A pan-allelic human SIRPα blocking antibody, ES004-B5 promotes tumor killing by enhancing macrophage phagocytosis and subsequently inducing an effective T-cell response

Abstract

Abstract Background As a major immune cell type in the tumor microenvironment, tumor-associated macrophages (TAMs) secrete suppressive factors that can inhibit anti-tumor immunity and promote tumor progression. One approach trying to utilize macrophages for immunotherapy has been to block the CD47-SIRPα axis, which mediates inhibitory signaling, to promote phagocytosis of tumor cells. Many CD47-targeted agents, namely anti-CD47 antibodies and SIRPα fusion proteins, were associated with a diverse spectrum of toxicities which limit their use in clinical settings. Universal expression of CD47 also leads to a severe ‘antigen sink’ effect of CD47-targeted agents. Given that the CD47 receptor, SIRPα, has a more restricted expression profile and may have CD47-independent functions, targeting SIRPα is considered to have distinct advantages in improving clinical efficacy with a better safety profile. Methods We have developed ES004-B5, a potentially best-in-class pan-allelic human SIRPα blocking antibody using hybridoma technology. Results ES004-B5 binds to major human SIRPα variants through a unique epitope with high affinity. By blocking CD47-induced inhibitory “don’t eat me” signaling, ES004-B5 exerts superior anti-tumor activity in combination with anti-TAA antibodies in vitro and in vivo.
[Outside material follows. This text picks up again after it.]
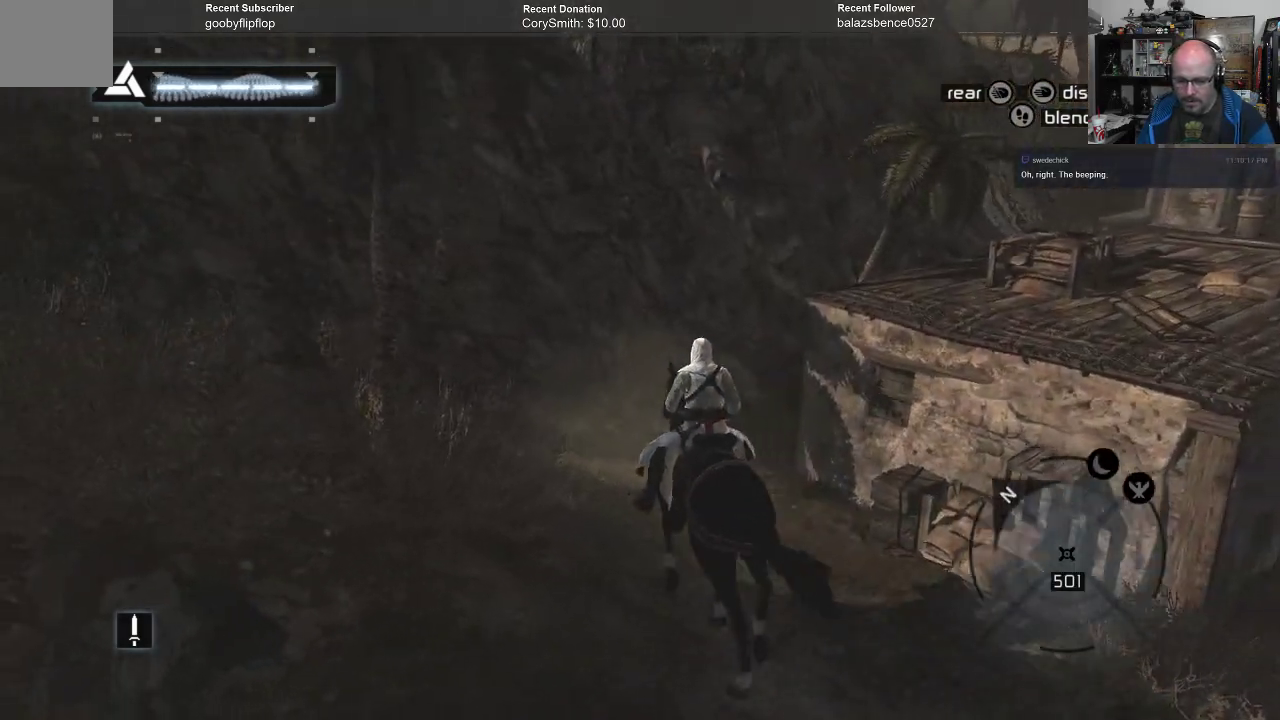
{"buttons": [], "left_stick": "up", "right_stick": "right", "events": [[133, "right_stick", "center"], [200, "right_stick", "right"], [333, "left_stick", "up"]]}
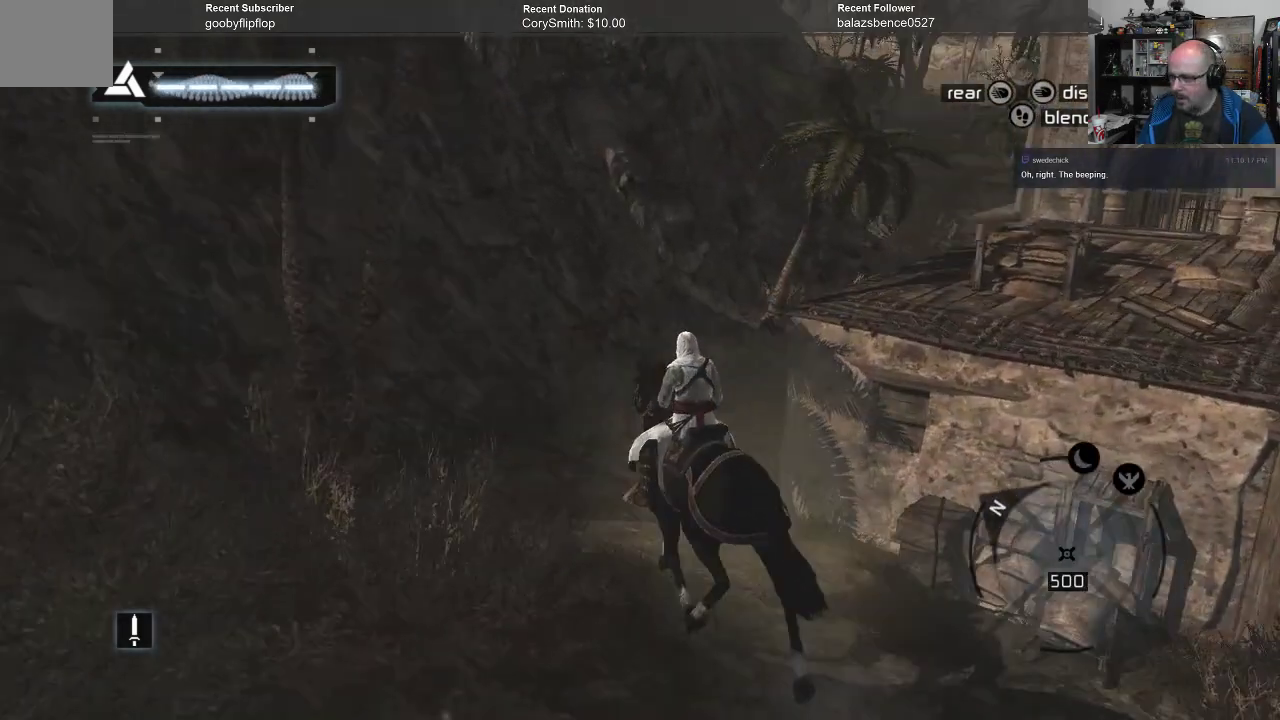
{"buttons": [], "left_stick": "up", "right_stick": "center", "events": [[67, "right_stick", "center"], [200, "right_stick", "right"], [433, "right_stick", "center"]]}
Unlike CD47-targeted agents, ES004-B5 exhibits an excellent safety profile in non-human primates. Conclusions ES004-B5 has potential to be an important backbone for SIRPα-based combination therapy and/or bispecific antibodies, which will likely overcome the limitations of CD47-targeted agents encountered in clinical settings. Statement of significance SIRPα-targeted therapy will likely overcome the limitations of anti-CD47 antibodies or SIRPα fusion proteins encountered in clinical settings. We have developed ES004-B5, a potentially best-in-class pan-allelic human SIRPα blocking antibody, which has potential to be an important backbone of SIRPα-based combination therapies or bispecific antibodies.